The response was a very positive one as the group of young people toured the House with Janet and listened to a talk given by local artist Emily Moore in the Gallery.
“We were all so impressed at how they engaged with Emily and asked about the practicalities of being an artist”, says Janet. Part of what we want to do is to help young people to see that it is possible to make a living through being creative, so having Emily there as a living role model was really important to us.”
Michelle agrees. “The young people really enjoyed speaking with the artist and asked some really interesting questions. The tour from Janet was also fascinating and the group was extremely attentive throughout the visit!” she says.
As with younger children who have visited Van Gogh House, the way the young people engaged with the environment was different to adult visitors, explains Janet. “They were particularly interested in the hidey-holes, the secret histories, and uncovering things”, she explains.
“It was also lovely to see how they projected their own ideas – they had a lot to say about how they would create their perfect bedroom upstairs, for example. They seemed really at home – enough to start making TikTok videos in the kitchen – a first for Van Gogh House?!”
Janet says that though they are a small team at Van Gogh House, they have big ambitions for their education programme.

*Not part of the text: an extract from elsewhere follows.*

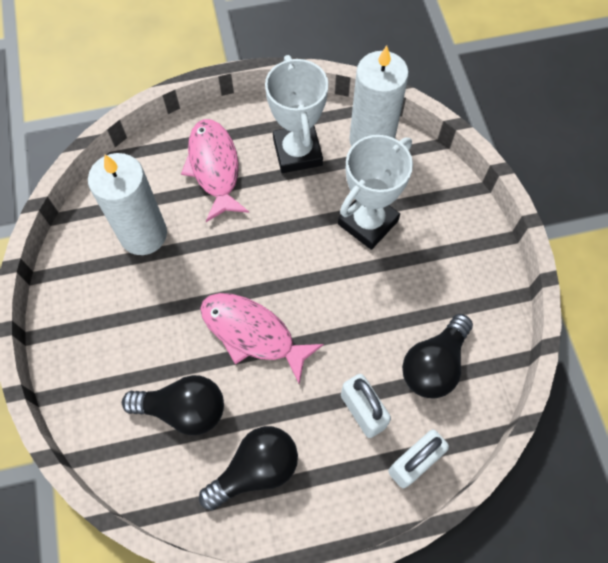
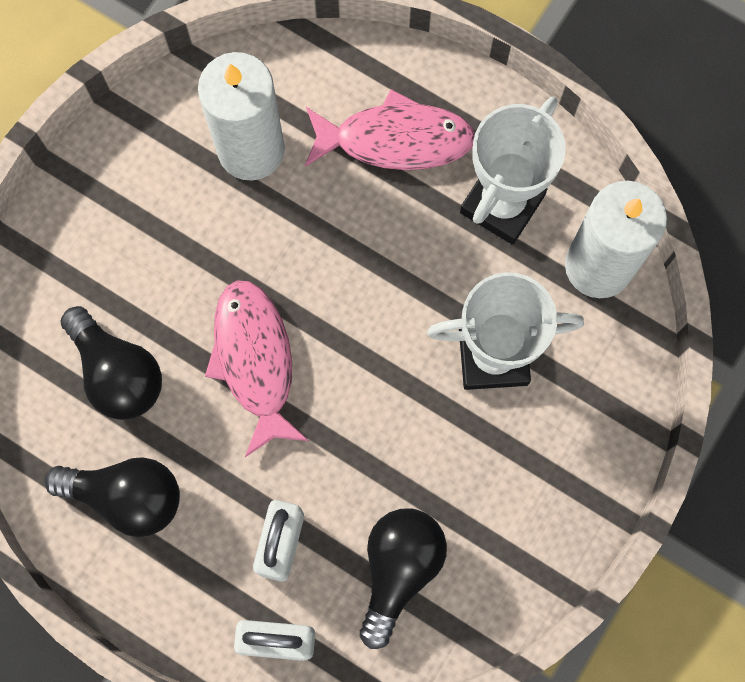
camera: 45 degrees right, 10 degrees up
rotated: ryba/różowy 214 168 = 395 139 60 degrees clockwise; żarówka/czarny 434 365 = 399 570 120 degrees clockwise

The fact that nearly everyone has heard of Van Gogh makes it a really easy starting point for all kinds of learning and development, she says. “The story of Van Gogh is such a great way in to thinking creatively about many things that are still relevant now – like social justice, social change, migration, mental health and wellbeing.”
Looking to the future
Looking ahead, the team’s hope is that as many young people in Brixton as possible will come to know Van Gogh House and San Mei Gallery and feel that these are places they are welcome, and which have something to offer them.
“We would like to be part of an area-wide movement to support young people to have greater access to opportunities in arts and heritage”, Janet says. “How we do this and how we resource this something we now need to work out, but our workshop with CHIPS was a very positive start that we look forward to building on!”
Michelle also sees a number of specific opportunities for Brixton young people as a result of partnership. “One of my hopes is that local young people will learn more about history and the art of oral story telling which is an amazing skill,” she says.
“There are also some very practical opportunities to gain work experience as a tour guide to the public. And I’d love to explore the possibility of local young people interested in art working together on a creative project to be exhibited at San Mei Gallery – I’m already looking at ideas!”
“Ultimately, as peacemakers, we want young people to feel included and proud of their area and its history”, she concluded. “We hope they will see that good things can and do come out of Brixton and engaging with its history can also help them to be a part of a positive future!”
If you’re part of a local community initiative interested in exploring ideas for partnership with Van Gogh House and San Mei Gallery, you can contact Janet at firstname.lastname@example.org
Many people are surprised to know Van Gogh lived in South London. This had been lost in the mists of time until 1971, and the house has only been open to the public as a heritage site since May 2019.
Van Gogh’s time in London was significant to his life as an artist. He was very taken with the city – roaming around on foot to visit galleries and enjoy nature!
Not many people know that Van Gogh learned to swim in Brixton!
When Van Gogh was there the landlady Ursula Loyer ran a school from the front parlour and that there were often 8 or 9 people living in the house sharing one outside toilet.
During his time in the house, it is often said that Van Gogh reportedly fell in love with the landlady’s daughter Eugenie and that his feelings were unreciprocated. She went on to marry someone else shortly after.